さながら果たし状とか叩きつけてる感じだけど、ウィル本人、さっきはあんなに戦う気満々だったのに、それほど乗り気じゃないみたいだ。
「お前が頼まれたんだろ。俺を巻き込むなよ」
「Aランクの俺が出てSランクのお前が出ないわけにいかねぇだろ。そもそも高ランク冒険者はセーフゾーンで問題が起きた場合処理に当たる義務があるだろうが」
そうでした。ウィルってばSランクな筈でした。
もしかして、レベルが下がっちゃったことによって倒すのが厳しいモンスターなのかな。
だからバレないように断っているのかもしれない。
私のせいですね、すみません!!
心配になったので、顔をウィルに近づけ、こそっと小声で聞いてみる。
「もしかして、私がレベル半額にしたから、Aランクになっちゃった今のウィルでは難しいってことですか」
「そんな訳無いだろ。単に面倒なだけだ。タダ働きなんて誰がするか」
あー!だからウィルってばさっき顔を隠してたの!?
いくらタダ働きがしたくないからって、知らんぷりして一足先に休もうなんて、そうは問屋が許しませんよ。

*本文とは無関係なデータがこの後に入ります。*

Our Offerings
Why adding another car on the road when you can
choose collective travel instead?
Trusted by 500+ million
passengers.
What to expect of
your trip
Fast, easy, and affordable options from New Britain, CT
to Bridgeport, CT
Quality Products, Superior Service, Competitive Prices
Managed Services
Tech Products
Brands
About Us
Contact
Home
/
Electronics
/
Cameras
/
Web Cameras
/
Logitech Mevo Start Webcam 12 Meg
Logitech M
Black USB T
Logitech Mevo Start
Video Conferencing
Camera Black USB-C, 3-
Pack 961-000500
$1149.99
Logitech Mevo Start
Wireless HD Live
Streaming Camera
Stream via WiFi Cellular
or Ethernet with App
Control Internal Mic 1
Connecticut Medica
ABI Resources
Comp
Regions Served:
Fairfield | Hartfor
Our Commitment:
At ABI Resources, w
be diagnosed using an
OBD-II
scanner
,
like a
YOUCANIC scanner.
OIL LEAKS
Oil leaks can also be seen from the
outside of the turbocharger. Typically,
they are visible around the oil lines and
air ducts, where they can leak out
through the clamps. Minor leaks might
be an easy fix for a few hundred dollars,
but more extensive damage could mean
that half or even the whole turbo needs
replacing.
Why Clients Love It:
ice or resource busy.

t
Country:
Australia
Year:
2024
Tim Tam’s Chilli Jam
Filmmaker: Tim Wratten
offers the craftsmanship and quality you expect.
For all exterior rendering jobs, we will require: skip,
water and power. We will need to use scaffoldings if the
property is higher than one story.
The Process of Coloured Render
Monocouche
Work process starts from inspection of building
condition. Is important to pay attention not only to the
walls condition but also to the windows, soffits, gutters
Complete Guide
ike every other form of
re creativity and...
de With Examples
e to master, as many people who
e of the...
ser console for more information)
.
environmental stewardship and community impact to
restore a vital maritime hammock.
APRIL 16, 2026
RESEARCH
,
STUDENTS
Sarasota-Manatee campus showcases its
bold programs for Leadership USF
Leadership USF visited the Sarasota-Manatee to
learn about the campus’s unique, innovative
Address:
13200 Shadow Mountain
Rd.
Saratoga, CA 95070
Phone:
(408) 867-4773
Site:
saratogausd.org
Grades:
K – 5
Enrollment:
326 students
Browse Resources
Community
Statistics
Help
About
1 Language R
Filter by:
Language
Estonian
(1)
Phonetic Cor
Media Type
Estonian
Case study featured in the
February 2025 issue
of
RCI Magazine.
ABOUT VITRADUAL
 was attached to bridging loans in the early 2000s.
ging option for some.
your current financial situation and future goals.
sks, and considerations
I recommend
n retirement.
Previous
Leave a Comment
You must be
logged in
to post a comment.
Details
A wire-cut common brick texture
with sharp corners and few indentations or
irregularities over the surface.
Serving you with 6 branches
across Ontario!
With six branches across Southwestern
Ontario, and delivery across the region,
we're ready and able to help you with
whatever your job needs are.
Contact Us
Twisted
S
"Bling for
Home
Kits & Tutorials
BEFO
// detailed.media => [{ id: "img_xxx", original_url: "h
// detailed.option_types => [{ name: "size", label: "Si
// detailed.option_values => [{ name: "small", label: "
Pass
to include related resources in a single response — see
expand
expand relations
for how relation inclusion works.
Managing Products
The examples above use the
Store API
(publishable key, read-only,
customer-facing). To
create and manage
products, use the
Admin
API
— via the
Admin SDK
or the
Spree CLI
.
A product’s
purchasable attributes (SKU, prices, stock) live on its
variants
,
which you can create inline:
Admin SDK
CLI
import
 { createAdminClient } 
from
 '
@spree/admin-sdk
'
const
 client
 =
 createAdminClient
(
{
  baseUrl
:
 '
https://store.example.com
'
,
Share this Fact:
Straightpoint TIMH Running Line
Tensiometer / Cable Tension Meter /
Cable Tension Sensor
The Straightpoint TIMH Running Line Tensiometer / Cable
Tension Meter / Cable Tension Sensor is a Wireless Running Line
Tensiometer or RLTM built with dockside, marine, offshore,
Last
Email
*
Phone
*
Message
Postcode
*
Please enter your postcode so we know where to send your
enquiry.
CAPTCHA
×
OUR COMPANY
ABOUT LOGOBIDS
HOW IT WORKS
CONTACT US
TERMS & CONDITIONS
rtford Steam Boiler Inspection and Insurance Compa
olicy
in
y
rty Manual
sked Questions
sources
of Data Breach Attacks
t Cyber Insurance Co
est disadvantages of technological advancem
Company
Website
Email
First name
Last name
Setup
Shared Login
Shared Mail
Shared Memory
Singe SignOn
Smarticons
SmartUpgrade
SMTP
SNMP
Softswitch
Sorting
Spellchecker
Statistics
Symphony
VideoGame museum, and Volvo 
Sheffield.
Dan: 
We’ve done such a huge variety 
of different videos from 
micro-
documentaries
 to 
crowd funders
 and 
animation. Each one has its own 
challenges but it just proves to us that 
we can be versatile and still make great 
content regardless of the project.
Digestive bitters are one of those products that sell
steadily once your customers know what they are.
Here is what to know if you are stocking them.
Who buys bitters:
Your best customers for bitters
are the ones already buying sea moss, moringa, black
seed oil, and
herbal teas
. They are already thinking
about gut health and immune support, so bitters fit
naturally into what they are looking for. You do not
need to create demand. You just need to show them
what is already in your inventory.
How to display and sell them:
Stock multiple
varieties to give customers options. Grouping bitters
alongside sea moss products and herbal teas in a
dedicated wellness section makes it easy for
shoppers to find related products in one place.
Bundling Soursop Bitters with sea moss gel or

「リークさん、ウィルは私が責任を持って連れて行くので、邀撃の一人に是非加えてあげてください!」
「おい!」
抗議するような声が響くけど、困ってる人達をほっとこうとするウィルが悪いのです。
「よし、分かった。ウィル!絶対逃げるなよ!」
準備をする為に、一旦私達と別れるリークさんを見送りつつ、私は不機嫌そうな表情で横に佇むウィルへ向き直った。
何も喋ってないのに「余計なことしやがって」って身体全体から伝わってくる。
「討伐に時間が掛かって眠れなくなっても知らないからな」
「その場合はもう一日セーフゾーンに滞在して休むことにします。別に急いでいる旅じゃないですし。それに」
「それに?」
ウィルが私に聞き返してきた。
だから、私はにんまり笑って言い返す。
「リークさんより強いんですよね?」
「……」
あっ、ちょっとやる気になった。
リークさんのことを単純剣士ってウィルは言ってたけど、分かりにくいだけで、結構ウィルも単純なんじゃないかなぁっなんて思ってしまうのだった。